É mais fácil descrever a impressão causada pelo filme do que o filme em si mesmo, assim como é mais fácil para o narrador lovecraftiano descrever o afeto provocado pelo Shoggoth do que o aspecto da criatura. À semelhança do narrador em questão, temos vontade de escrever: “Todas as palavras que eu poderia esboçar seriam incapazes de sugerir ao leitor o horror do espetáculo assustador que a nós se ofereceu”. Espetáculo ao qual, evidentemente, não falta grandiosidade, no mínimo – o que não foi o caso de muitos filmes da Biennale, incluindo os premiados. Mas não se premia um monstro; ou fugimos dele ou o matamos. No geral, foi o que fizeram ambos os espectadores, a imprensa, o júri. E mesmo isso sendo compreensível, é de se lamentar, pois destruímos aí uma boa parte das chances (se é que o termo chance seja adequado) de ver na Europa essa obra estupefaciente.
A idade da terra, como seu nome sugere, visa a nada menos do que retraçar ao mesmo tempo a história do mundo e a do Brasil — antiga e recente — a tomar simultaneamente a medida desse país-monstro, desse país-continente, e da política planetária. Não pense que isso signifique que as análises são abundantes. De um extremo a outro desse filme, salvo um ou dois oásis de algo próximo da racionalidade jornalística, o ponteiro do medidor não para de oscilar entre o transe da macumba e as vociferações mais assustadoras. A câmera parece guiada pelos tocos putrefatos de alguma fungosidade blasfematória (para permanecer no estilo lovecraftiano). Se o foco está em algum lugar, ou a luz, ou o quadro, presumimos que é por acaso. Some-se a isso uma montagem de selvageria inaudita, uma montagem de assassino, de louco da machadinha. O diretor aparece na imagem uma ou duas vezes, para mostrar um rosto de condenado, disferir no vazio um violento golpe de facão ensanguentado.
Quanto ao discurso, ao “sentido”, o que dizer dele?
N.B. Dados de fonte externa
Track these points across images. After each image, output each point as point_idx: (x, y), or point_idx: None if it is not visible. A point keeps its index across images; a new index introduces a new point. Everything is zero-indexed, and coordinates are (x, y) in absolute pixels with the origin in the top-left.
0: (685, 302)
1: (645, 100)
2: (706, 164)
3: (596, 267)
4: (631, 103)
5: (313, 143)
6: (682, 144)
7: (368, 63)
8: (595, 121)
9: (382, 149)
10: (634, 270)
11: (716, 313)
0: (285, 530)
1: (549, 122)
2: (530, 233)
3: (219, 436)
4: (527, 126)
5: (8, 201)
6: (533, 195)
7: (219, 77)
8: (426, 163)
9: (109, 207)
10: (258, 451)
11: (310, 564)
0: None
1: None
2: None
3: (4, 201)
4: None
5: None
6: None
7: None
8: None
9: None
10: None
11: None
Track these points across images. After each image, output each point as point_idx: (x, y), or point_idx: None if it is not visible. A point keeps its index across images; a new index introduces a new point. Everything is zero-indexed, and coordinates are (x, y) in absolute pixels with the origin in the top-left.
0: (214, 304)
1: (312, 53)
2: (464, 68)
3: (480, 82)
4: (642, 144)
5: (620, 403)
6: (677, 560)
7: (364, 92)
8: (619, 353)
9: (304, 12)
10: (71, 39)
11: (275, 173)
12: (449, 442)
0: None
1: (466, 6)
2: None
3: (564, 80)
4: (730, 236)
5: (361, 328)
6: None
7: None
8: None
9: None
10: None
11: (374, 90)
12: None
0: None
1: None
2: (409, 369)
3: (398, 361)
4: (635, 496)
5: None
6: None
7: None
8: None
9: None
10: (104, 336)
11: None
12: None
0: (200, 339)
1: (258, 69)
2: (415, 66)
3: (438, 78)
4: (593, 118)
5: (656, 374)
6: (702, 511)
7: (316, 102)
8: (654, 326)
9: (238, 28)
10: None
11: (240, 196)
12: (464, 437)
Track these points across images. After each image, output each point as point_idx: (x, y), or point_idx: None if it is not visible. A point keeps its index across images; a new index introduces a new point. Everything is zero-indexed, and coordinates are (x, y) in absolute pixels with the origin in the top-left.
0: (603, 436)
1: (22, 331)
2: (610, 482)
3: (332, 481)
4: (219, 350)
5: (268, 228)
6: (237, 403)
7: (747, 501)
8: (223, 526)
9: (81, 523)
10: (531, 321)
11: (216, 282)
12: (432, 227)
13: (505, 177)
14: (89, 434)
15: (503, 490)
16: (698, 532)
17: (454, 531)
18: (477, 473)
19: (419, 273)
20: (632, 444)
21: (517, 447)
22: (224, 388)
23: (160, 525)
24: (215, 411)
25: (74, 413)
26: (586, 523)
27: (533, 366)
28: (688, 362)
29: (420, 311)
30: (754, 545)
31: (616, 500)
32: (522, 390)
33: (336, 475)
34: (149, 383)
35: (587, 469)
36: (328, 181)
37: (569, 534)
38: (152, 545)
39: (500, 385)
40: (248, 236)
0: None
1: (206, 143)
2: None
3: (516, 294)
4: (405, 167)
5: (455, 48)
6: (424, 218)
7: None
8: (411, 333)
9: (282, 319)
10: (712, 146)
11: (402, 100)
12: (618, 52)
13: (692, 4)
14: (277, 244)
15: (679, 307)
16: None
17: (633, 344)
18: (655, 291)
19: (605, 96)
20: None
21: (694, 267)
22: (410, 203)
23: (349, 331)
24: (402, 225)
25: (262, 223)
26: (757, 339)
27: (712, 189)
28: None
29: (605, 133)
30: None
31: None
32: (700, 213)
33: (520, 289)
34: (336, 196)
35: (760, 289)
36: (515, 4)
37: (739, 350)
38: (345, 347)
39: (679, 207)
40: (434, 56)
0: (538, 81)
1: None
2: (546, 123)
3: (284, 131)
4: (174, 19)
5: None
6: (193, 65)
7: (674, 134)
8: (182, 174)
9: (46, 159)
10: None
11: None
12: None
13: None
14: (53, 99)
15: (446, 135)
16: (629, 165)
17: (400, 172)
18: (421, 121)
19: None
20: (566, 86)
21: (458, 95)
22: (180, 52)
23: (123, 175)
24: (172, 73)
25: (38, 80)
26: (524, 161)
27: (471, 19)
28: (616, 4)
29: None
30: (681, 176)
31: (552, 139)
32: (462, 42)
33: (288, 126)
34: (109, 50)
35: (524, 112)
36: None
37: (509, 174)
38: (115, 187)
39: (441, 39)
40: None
Todos os enunciados atravessam a tela como se passassem por um triturador: revolucionários, marxistas, terceiro-mundistas, fascistas (e dos mais asquerosos: ironia sobre as torturas, “fui torturada, extremamente torturada, e confesso que senti prazer”, diz uma jovem mulher, símbolo da burguesia intelectual de esquerda), enfim, umbandistas e cristãos. O Cristo aparece sob a aparência de um negro do sertão, que multiplica Coca-cola. Estranho, estanho filme, que faz com que os anteriores do autor pareçam exercícios comportados e pálidos. Nunca tinha sentido, em presença de um filme, tamanha impressão de me achar diante de uma terra incógnita absoluta, esse enigma, o terceiro mundo. Nenhum outro filme, além desse de Glauber Rocha, havia me dado esse sentimento de estrangeirismo continental.
Mas também de singularidade desesperada, de solidão trêmula. Essa monstruosidade atravessada por clowns alegóricos gritando sem parar as mesmas frases, como em planos-sequência que não terminam, essa destruction in progress, o autor a tenta definir, em off, no meio do filme, numa torrente verborrágica. Retive duas palavras: desespero lisérgico. “Um filme de desespero lisérgico”. Provisoriamente, podemos nos agarrar a essa definição.
Amouk, l'âge de la terre foi originalmente publicado em Cahiers du Cinéma, n. 317, nov. 1980. Traduzido do francês por Luiz Carlos Oliveira Jr.